Monday, May 21, 2012


Diaper \DAHY-per\ or \DAHY-uh-per\ , noun;
1. A piece of cloth or other absorbent material folded and worn as underpants by a baby not yet toilet-trained
1. To put a diaper on

This week is the Second Annual Flats and Handwashing Challenge, put on by As a participant and non-mommy-topic blogger, I am going to spend this week talking about diaper-related words. But first, a brief word on the challenge:
Last year a few articles came out that talked about how some families with no money for diapers were blow-drying used ones and reusing them. This is horribly unsanitary and dangerous. I believe a baby even died from an infection stemming from this practice. Cloth diaper advocates believe that there needs to be more education about the usefulness and frugality of cloth diapering for low-income families, there is even a petition to get them WIC-approved. I agree and have signed the petition.

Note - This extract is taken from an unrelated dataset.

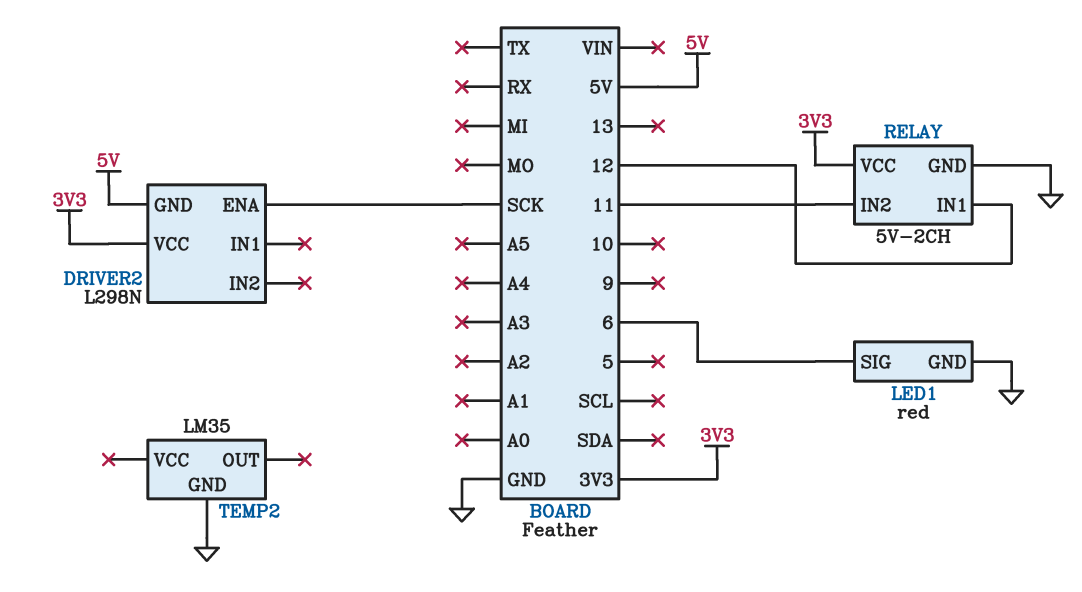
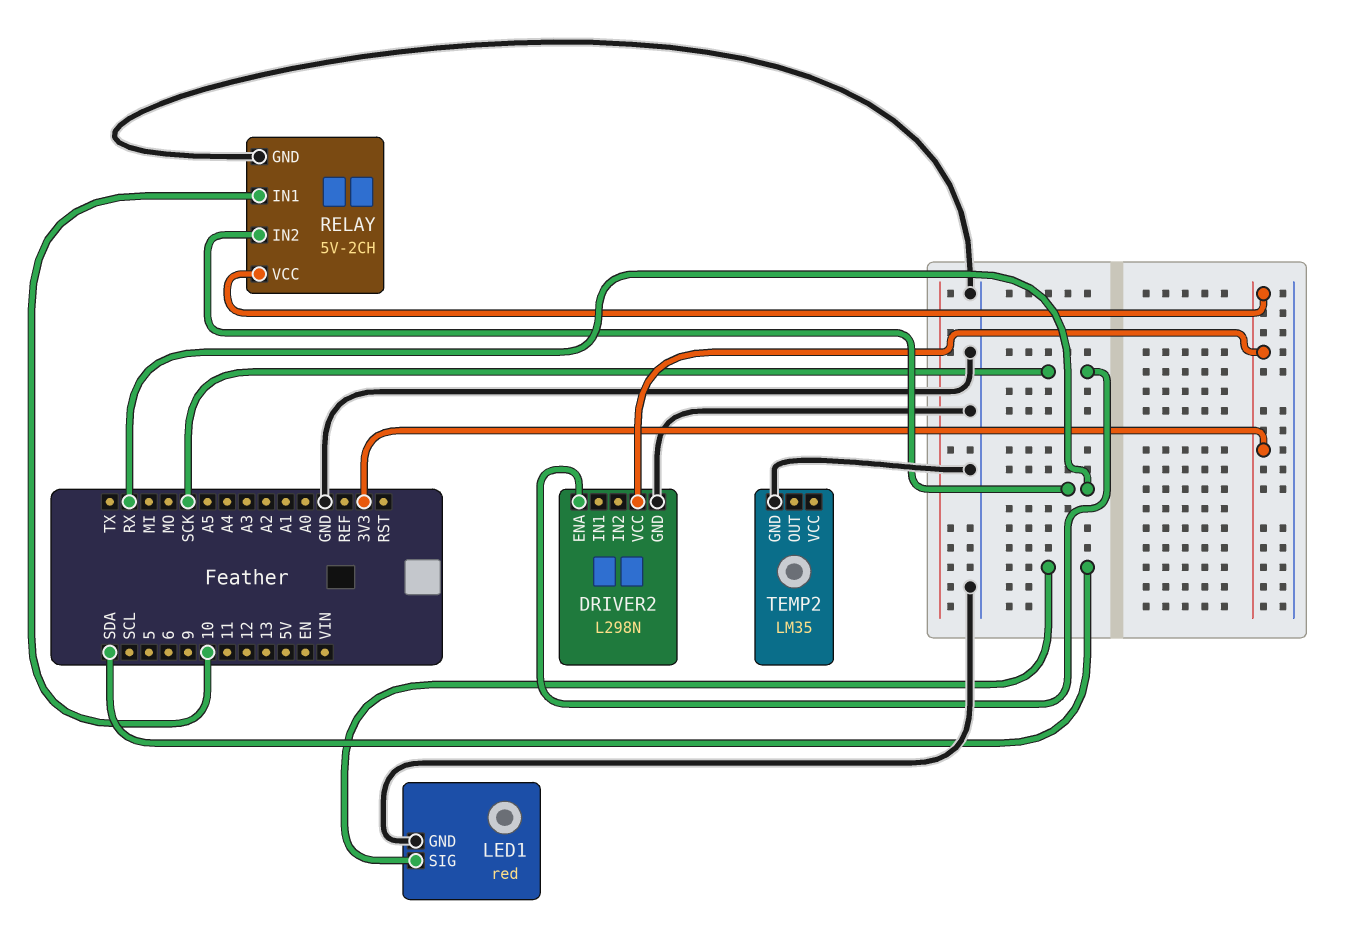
DRIVER2 pin GND: 5V -> GND
LED1 pin SIG: 6 -> SDA
RELAY pin IN1: 12 -> 10
RELAY pin IN2: 11 -> RX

Now, on to what you're probably here for:
Diaper dates to the mid-14th century as "fabric with a repeated pattern of figures" from Old French diaspre ("ornamental cloth; flowered, patterned silk cloth"), which ultimately derives from Medieval Greek diaspros ("thoroughly white") via Middle Latin diasprum. The Greek word is a compound of dia- + aspros ("thoroughly, entirely" + "white"). Diapers meaning "baby poop holders" has been in continuous use since 1837, though there are hints of its usage as far back as the late 16th century.

How exactly "ornamental cloth" evolved into "baby underpants" is not illustrated by the Oxford English Dictionary, but I would assume it is based on the type of cloth used for diapering a few centuries ago. From my experiences hand washing white cloth diapers, it is difficult (impossible?) to keep them white, so using colorful cloth seems like a much nicer alternative.